Overview of Phase Transitions
Phase transitions are transformations between the solid, liquid and gaseous phases of matter which occur when external parameters such as temperature, pressure, and component concentrations are changed. They are typically characterized by an abrupt and discontinuous change in some properties of the system. For example, the specific heat of a solid may increase suddenly upon melting or the crystalline form of a solid may change upon heating.
Phase transitions can be classified into two types: first order and second order. First order transitions are discontinuous transitions in which the order of the system changes abruptly, such as fusion (melting) and vaporization (boiling). Second order transitions are continuous transitions in which only the properties of the system change abruptly without a change of its order, such as the transition from glassy to rubber forms of a polymer or the Ising transition in magnetic metals. All transitions are governed by a fundamental law of thermodynamics known as Le Chatelier’s Principle.

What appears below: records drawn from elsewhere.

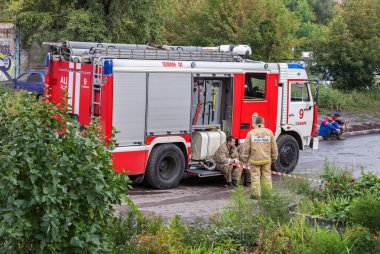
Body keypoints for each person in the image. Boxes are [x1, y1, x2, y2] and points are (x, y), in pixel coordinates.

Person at [241, 116, 278, 199]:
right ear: (263, 122)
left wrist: (245, 159)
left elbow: (246, 147)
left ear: (256, 123)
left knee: (255, 177)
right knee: (267, 177)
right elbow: (274, 147)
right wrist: (274, 157)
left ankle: (256, 195)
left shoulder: (251, 133)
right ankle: (267, 193)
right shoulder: (269, 132)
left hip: (255, 160)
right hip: (266, 159)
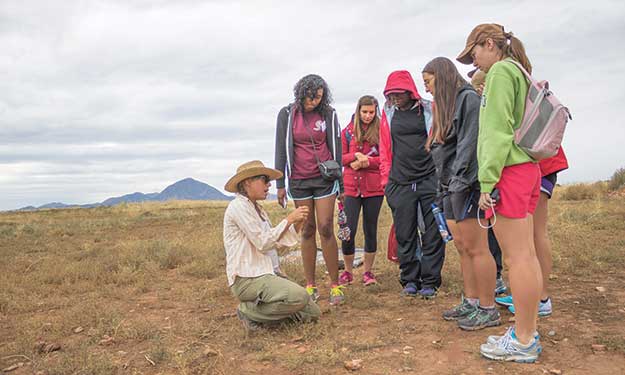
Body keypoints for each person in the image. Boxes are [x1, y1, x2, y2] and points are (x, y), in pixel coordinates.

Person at [457, 23, 544, 362]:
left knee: (516, 258)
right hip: (527, 169)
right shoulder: (519, 70)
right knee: (528, 255)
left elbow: (495, 132)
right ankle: (527, 331)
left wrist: (486, 183)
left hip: (509, 171)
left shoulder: (500, 73)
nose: (474, 62)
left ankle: (523, 340)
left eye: (474, 53)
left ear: (489, 44)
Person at [422, 57, 501, 330]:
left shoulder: (468, 100)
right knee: (463, 247)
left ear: (442, 78)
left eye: (429, 82)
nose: (427, 89)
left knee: (478, 248)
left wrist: (460, 183)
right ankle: (471, 301)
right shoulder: (445, 106)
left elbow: (469, 144)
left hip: (466, 184)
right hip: (449, 186)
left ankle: (488, 308)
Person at [223, 160, 321, 334]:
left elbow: (275, 245)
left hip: (265, 273)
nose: (269, 185)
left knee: (313, 312)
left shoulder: (257, 209)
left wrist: (296, 225)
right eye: (264, 179)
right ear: (247, 182)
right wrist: (289, 219)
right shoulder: (238, 207)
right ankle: (248, 311)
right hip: (248, 277)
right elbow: (263, 242)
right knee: (300, 297)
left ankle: (263, 314)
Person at [274, 74, 345, 305]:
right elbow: (280, 149)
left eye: (320, 96)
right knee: (306, 230)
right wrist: (281, 184)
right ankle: (310, 285)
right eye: (313, 95)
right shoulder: (287, 115)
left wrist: (341, 183)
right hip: (299, 180)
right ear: (303, 92)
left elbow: (336, 146)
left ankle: (335, 285)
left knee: (325, 227)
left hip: (324, 178)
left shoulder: (329, 114)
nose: (316, 100)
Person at [379, 70, 445, 299]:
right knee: (405, 233)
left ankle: (430, 281)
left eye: (399, 93)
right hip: (399, 181)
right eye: (391, 94)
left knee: (432, 232)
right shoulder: (387, 113)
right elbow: (384, 148)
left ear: (410, 92)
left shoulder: (429, 109)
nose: (395, 98)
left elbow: (441, 140)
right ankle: (409, 280)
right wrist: (386, 182)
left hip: (428, 178)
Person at [496, 148, 569, 316]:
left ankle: (542, 298)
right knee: (527, 234)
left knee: (537, 232)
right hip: (531, 162)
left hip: (539, 164)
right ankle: (527, 295)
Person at [339, 95, 384, 286]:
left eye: (371, 112)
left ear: (376, 111)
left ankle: (368, 272)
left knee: (370, 229)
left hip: (373, 189)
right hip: (350, 189)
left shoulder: (383, 131)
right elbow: (339, 158)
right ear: (358, 111)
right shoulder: (347, 132)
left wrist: (367, 162)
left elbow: (386, 159)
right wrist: (354, 157)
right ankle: (348, 272)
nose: (367, 116)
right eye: (364, 112)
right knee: (348, 230)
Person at [470, 68, 507, 296]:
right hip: (488, 176)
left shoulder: (492, 106)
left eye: (477, 89)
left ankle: (496, 278)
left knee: (498, 237)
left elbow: (492, 141)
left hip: (494, 179)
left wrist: (486, 184)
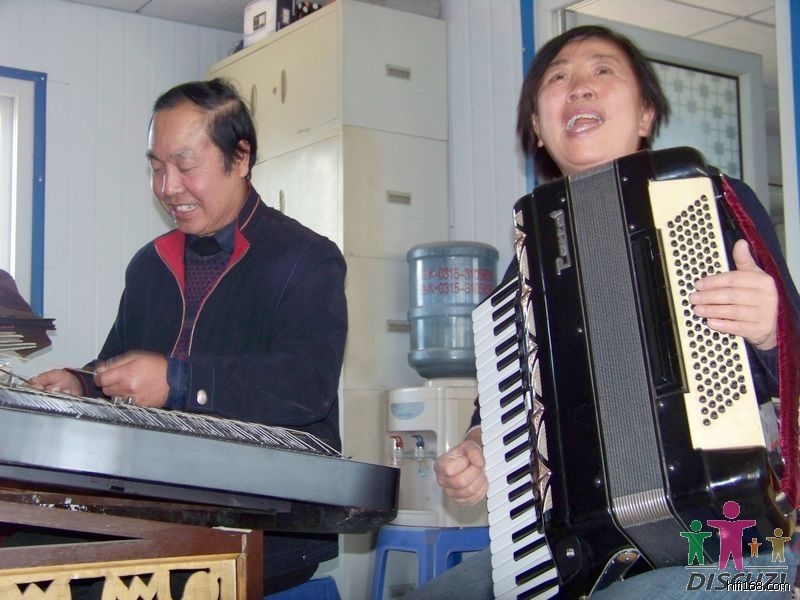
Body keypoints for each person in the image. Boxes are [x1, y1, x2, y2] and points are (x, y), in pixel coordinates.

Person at [405, 25, 800, 599]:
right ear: (538, 128)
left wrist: (770, 332)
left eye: (603, 70)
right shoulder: (532, 256)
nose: (580, 87)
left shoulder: (717, 200)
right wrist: (482, 450)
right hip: (571, 548)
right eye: (558, 78)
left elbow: (793, 362)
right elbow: (505, 408)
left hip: (734, 539)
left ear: (645, 115)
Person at [28, 78, 348, 595]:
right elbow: (116, 365)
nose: (167, 187)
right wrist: (81, 384)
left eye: (185, 165)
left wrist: (181, 382)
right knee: (29, 556)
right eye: (157, 168)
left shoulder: (306, 258)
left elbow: (307, 385)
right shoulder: (150, 264)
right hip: (159, 508)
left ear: (239, 158)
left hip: (267, 523)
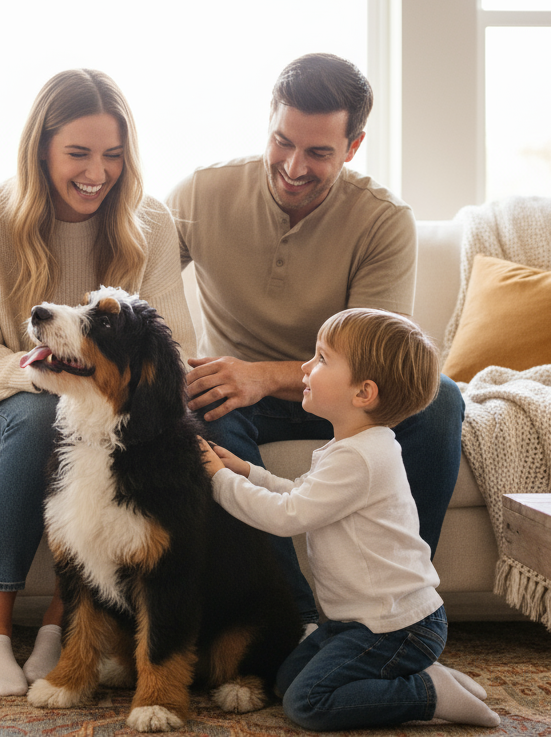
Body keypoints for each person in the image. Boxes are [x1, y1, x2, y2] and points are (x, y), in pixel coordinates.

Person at [167, 52, 465, 629]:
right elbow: (140, 290)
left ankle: (399, 612)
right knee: (204, 407)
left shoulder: (383, 220)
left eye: (319, 153)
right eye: (283, 142)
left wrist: (261, 374)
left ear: (353, 147)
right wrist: (186, 366)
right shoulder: (199, 194)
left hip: (344, 393)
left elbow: (380, 363)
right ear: (269, 121)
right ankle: (297, 622)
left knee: (440, 400)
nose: (293, 166)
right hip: (242, 402)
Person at [0, 69, 196, 697]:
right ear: (42, 149)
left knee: (135, 431)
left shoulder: (150, 221)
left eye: (113, 155)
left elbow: (175, 347)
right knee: (40, 421)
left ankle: (63, 624)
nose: (97, 173)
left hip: (88, 403)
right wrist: (52, 378)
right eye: (78, 153)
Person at [200, 308, 499, 731]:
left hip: (397, 628)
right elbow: (303, 493)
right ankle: (419, 672)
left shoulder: (360, 458)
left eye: (321, 359)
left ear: (363, 393)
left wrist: (219, 480)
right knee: (285, 681)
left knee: (307, 703)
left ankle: (428, 693)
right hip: (357, 624)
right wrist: (249, 472)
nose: (304, 368)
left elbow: (287, 515)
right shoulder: (350, 447)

Le Chatelier’s Principle during Phase Transition
When an external variable is altered, a system tends to react against the change in order to reach its equilibrium state. Depending upon the type of the variable, such response can be in terms of an adjustment in the forces between its components to regain the equilibrium. In most cases, this response results in a continuous change in properties of the system, but at times it can bring about an abrupt change in the form of a phase transition.
In the case of a first-order phase transition, the system reacts against the imposed external change by abruptly shifting the equilibrium to its more stable state. For example, when the temperature of a liquid is raised, the system reacts by passing through a phase transition from liquid to vapor, as the vapor state is more stable than the liquid at the new temperature.

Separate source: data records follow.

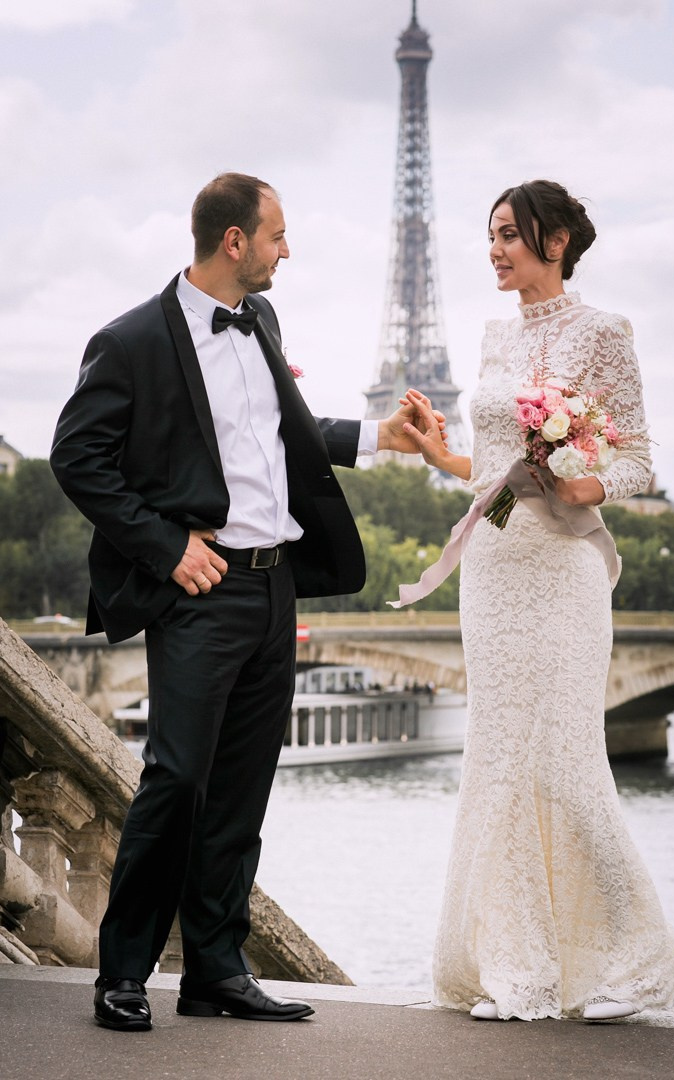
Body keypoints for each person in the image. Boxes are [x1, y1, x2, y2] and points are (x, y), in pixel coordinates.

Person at [50, 172, 437, 1032]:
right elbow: (77, 458)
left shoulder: (261, 320)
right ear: (236, 240)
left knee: (241, 789)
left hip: (276, 586)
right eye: (277, 235)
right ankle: (124, 972)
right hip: (204, 586)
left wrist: (382, 435)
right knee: (176, 778)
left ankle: (216, 971)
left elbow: (288, 431)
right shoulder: (132, 340)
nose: (285, 250)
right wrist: (164, 545)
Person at [401, 180, 674, 1021]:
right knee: (498, 766)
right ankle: (520, 970)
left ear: (559, 240)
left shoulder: (604, 333)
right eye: (490, 235)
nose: (495, 249)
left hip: (565, 574)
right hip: (494, 569)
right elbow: (494, 470)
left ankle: (636, 963)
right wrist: (442, 457)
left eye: (509, 234)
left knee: (569, 765)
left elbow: (640, 458)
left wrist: (591, 486)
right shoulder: (496, 336)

The situation is slightly different for second-order phase transitions. Since these transitions are characterized by continuous changes in properties of the system (such as increased density or increased viscosity), the system remains in equilibrium during the transition and therefore does not need to adjust its forces in order to maintain its stability. However, when the external variables reach a critical value, the system acquires a more stable form, resulting in an abrupt phase transition.
Conclusion
Le Chatelier’s Principle plays an important role in determining the conditions necessary for phase transition in a system. It states that when an external stress is applied to a system, it reacts against it in order to regain its equilibrium through an adequate adaptation. This principle can be applied to both first-order and second-order phase transitions, and helps explain the abrupt changes in the properties of a system that occur during the transition.